**PROVIDED MATERIAL**

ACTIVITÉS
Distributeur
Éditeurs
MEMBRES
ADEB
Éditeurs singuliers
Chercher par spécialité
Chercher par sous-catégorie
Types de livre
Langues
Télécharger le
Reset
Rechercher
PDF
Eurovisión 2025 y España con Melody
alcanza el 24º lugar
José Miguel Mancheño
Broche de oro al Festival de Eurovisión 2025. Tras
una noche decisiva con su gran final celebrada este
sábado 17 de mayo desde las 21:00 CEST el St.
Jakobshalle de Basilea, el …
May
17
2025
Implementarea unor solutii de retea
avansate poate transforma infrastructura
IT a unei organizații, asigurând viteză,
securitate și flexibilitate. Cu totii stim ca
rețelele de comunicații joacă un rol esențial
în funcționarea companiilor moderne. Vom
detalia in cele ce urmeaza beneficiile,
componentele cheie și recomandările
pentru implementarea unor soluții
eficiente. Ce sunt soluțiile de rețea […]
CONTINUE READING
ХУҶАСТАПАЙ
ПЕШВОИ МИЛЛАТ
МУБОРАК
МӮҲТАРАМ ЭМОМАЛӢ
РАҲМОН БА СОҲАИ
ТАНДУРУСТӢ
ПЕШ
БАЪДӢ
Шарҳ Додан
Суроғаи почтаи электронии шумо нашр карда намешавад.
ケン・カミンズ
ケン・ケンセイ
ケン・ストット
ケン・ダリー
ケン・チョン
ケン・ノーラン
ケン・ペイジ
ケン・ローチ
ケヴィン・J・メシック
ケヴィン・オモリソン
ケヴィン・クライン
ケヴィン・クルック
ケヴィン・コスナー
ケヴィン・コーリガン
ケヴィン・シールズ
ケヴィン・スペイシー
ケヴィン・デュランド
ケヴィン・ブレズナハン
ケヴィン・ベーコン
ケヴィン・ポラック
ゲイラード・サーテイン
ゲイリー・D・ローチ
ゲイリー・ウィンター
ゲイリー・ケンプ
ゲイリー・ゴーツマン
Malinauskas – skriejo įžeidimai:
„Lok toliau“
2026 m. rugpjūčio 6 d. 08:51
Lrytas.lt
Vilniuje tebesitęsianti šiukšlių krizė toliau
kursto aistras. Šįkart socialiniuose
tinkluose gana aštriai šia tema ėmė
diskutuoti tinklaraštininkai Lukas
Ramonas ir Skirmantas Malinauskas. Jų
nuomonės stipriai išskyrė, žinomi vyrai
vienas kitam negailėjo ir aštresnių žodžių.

**EXERCISE DESCRIPTION**
Up to and including the line with "componentele cheie și recomandările", transcribe the entries above exactly, starting from their first line.

**ANSWER TO THIS TASK**
ACTIVITÉS
Distributeur
Éditeurs
MEMBRES
ADEB
Éditeurs singuliers
Chercher par spécialité
Chercher par sous-catégorie
Types de livre
Langues
Télécharger le
Reset
Rechercher
PDF
Eurovisión 2025 y España con Melody
alcanza el 24º lugar
José Miguel Mancheño
Broche de oro al Festival de Eurovisión 2025. Tras
una noche decisiva con su gran final celebrada este
sábado 17 de mayo desde las 21:00 CEST el St.
Jakobshalle de Basilea, el …
May
17
2025
Implementarea unor solutii de retea
avansate poate transforma infrastructura
IT a unei organizații, asigurând viteză,
securitate și flexibilitate. Cu totii stim ca
rețelele de comunicații joacă un rol esențial
în funcționarea companiilor moderne. Vom
detalia in cele ce urmeaza beneficiile,
componentele cheie și recomandările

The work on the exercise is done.